[SUPPLIED ENTRIES — start]

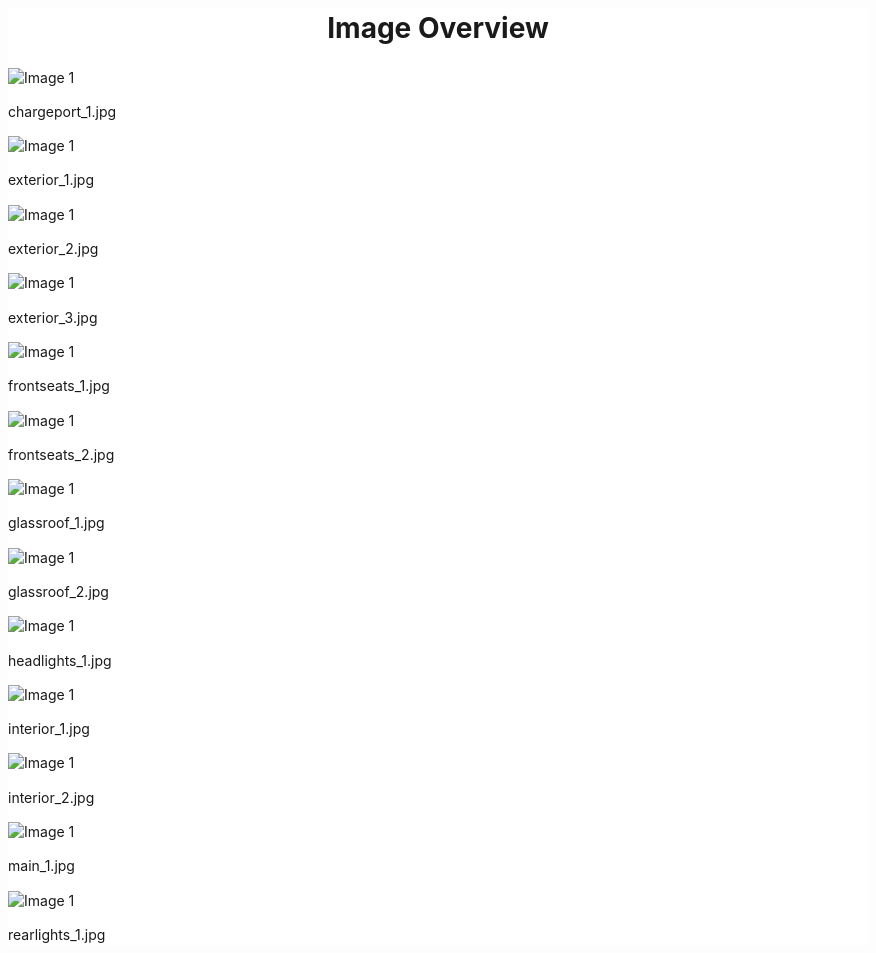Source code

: <h1 style ="text-align: center;"> Image Overview </h1>
<div>
<div>
<img src="https://media.evkx.net/multimedia/models/cadillac/lyriq/lyriq_awd/chargeport_1_xst.jpg" alt="Image 1" style="width: 200px;">
<p>chargeport_1.jpg</p>
</div>
<div>
<img src="https://media.evkx.net/multimedia/models/cadillac/lyriq/lyriq_awd/exterior_1_xst.jpg" alt="Image 1" style="width: 200px;">
<p>exterior_1.jpg</p>
</div>
<div>
<img src="https://media.evkx.net/multimedia/models/cadillac/lyriq/lyriq_awd/exterior_2_xst.jpg" alt="Image 1" style="width: 200px;">
<p>exterior_2.jpg</p>
</div>
<div>
<img src="https://media.evkx.net/multimedia/models/cadillac/lyriq/lyriq_awd/exterior_3_xst.jpg" alt="Image 1" style="width: 200px;">
<p>exterior_3.jpg</p>
</div>
<div>
<img src="https://media.evkx.net/multimedia/models/cadillac/lyriq/lyriq_awd/frontseats_1_xst.jpg" alt="Image 1" style="width: 200px;">
<p>frontseats_1.jpg</p>
</div>
<div>
<img src="https://media.evkx.net/multimedia/models/cadillac/lyriq/lyriq_awd/frontseats_2_xst.jpg" alt="Image 1" style="width: 200px;">
<p>frontseats_2.jpg</p>
</div>
<div>
<img src="https://media.evkx.net/multimedia/models/cadillac/lyriq/lyriq_awd/glassroof_1_xst.jpg" alt="Image 1" style="width: 200px;">
<p>glassroof_1.jpg</p>
</div>
<div>
<img src="https://media.evkx.net/multimedia/models/cadillac/lyriq/lyriq_awd/glassroof_2_xst.jpg" alt="Image 1" style="width: 200px;">
<p>glassroof_2.jpg</p>
</div>
<div>
<img src="https://media.evkx.net/multimedia/models/cadillac/lyriq/lyriq_awd/headlights_1_xst.jpg" alt="Image 1" style="width: 200px;">
<p>headlights_1.jpg</p>
</div>
<div>
<img src="https://media.evkx.net/multimedia/models/cadillac/lyriq/lyriq_awd/interior_1_xst.jpg" alt="Image 1" style="width: 200px;">
<p>interior_1.jpg</p>
</div>
<div>
<img src="https://media.evkx.net/multimedia/models/cadillac/lyriq/lyriq_awd/interior_2_xst.jpg" alt="Image 1" style="width: 200px;">
<p>interior_2.jpg</p>
</div>
<div>
<img src="https://media.evkx.net/multimedia/models/cadillac/lyriq/lyriq_awd/main_1_xst.jpg" alt="Image 1" style="width: 200px;">
<p>main_1.jpg</p>
</div>
<div>
<img src="https://media.evkx.net/multimedia/models/cadillac/lyriq/lyriq_awd/rearlights_1_xst.jpg" alt="Image 1" style="width: 200px;">
<p>rearlights_1.jpg</p>
</div>
<div>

[SUPPLIED ENTRIES — finish]

Retype the listing exactly. Leave the pictures out.

Source code

: <h1 style ="text-align: center;"> Image Overview </h1>
<div>
<div>
<img src="https://media.evkx.net/multimedia/models/cadillac/lyriq/lyriq_awd/chargeport_1_xst.jpg" alt="Image 1" style="width: 200px;">
<p>chargeport_1.jpg</p>
</div>
<div>
<img src="https://media.evkx.net/multimedia/models/cadillac/lyriq/lyriq_awd/exterior_1_xst.jpg" alt="Image 1" style="width: 200px;">
<p>exterior_1.jpg</p>
</div>
<div>
<img src="https://media.evkx.net/multimedia/models/cadillac/lyriq/lyriq_awd/exterior_2_xst.jpg" alt="Image 1" style="width: 200px;">
<p>exterior_2.jpg</p>
</div>
<div>
<img src="https://media.evkx.net/multimedia/models/cadillac/lyriq/lyriq_awd/exterior_3_xst.jpg" alt="Image 1" style="width: 200px;">
<p>exterior_3.jpg</p>
</div>
<div>
<img src="https://media.evkx.net/multimedia/models/cadillac/lyriq/lyriq_awd/frontseats_1_xst.jpg" alt="Image 1" style="width: 200px;">
<p>frontseats_1.jpg</p>
</div>
<div>
<img src="https://media.evkx.net/multimedia/models/cadillac/lyriq/lyriq_awd/frontseats_2_xst.jpg" alt="Image 1" style="width: 200px;">
<p>frontseats_2.jpg</p>
</div>
<div>
<img src="https://media.evkx.net/multimedia/models/cadillac/lyriq/lyriq_awd/glassroof_1_xst.jpg" alt="Image 1" style="width: 200px;">
<p>glassroof_1.jpg</p>
</div>
<div>
<img src="https://media.evkx.net/multimedia/models/cadillac/lyriq/lyriq_awd/glassroof_2_xst.jpg" alt="Image 1" style="width: 200px;">
<p>glassroof_2.jpg</p>
</div>
<div>
<img src="https://media.evkx.net/multimedia/models/cadillac/lyriq/lyriq_awd/headlights_1_xst.jpg" alt="Image 1" style="width: 200px;">
<p>headlights_1.jpg</p>
</div>
<div>
<img src="https://media.evkx.net/multimedia/models/cadillac/lyriq/lyriq_awd/interior_1_xst.jpg" alt="Image 1" style="width: 200px;">
<p>interior_1.jpg</p>
</div>
<div>
<img src="https://media.evkx.net/multimedia/models/cadillac/lyriq/lyriq_awd/interior_2_xst.jpg" alt="Image 1" style="width: 200px;">
<p>interior_2.jpg</p>
</div>
<div>
<img src="https://media.evkx.net/multimedia/models/cadillac/lyriq/lyriq_awd/main_1_xst.jpg" alt="Image 1" style="width: 200px;">
<p>main_1.jpg</p>
</div>
<div>
<img src="https://media.evkx.net/multimedia/models/cadillac/lyriq/lyriq_awd/rearlights_1_xst.jpg" alt="Image 1" style="width: 200px;">
<p>rearlights_1.jpg</p>
</div>
<div>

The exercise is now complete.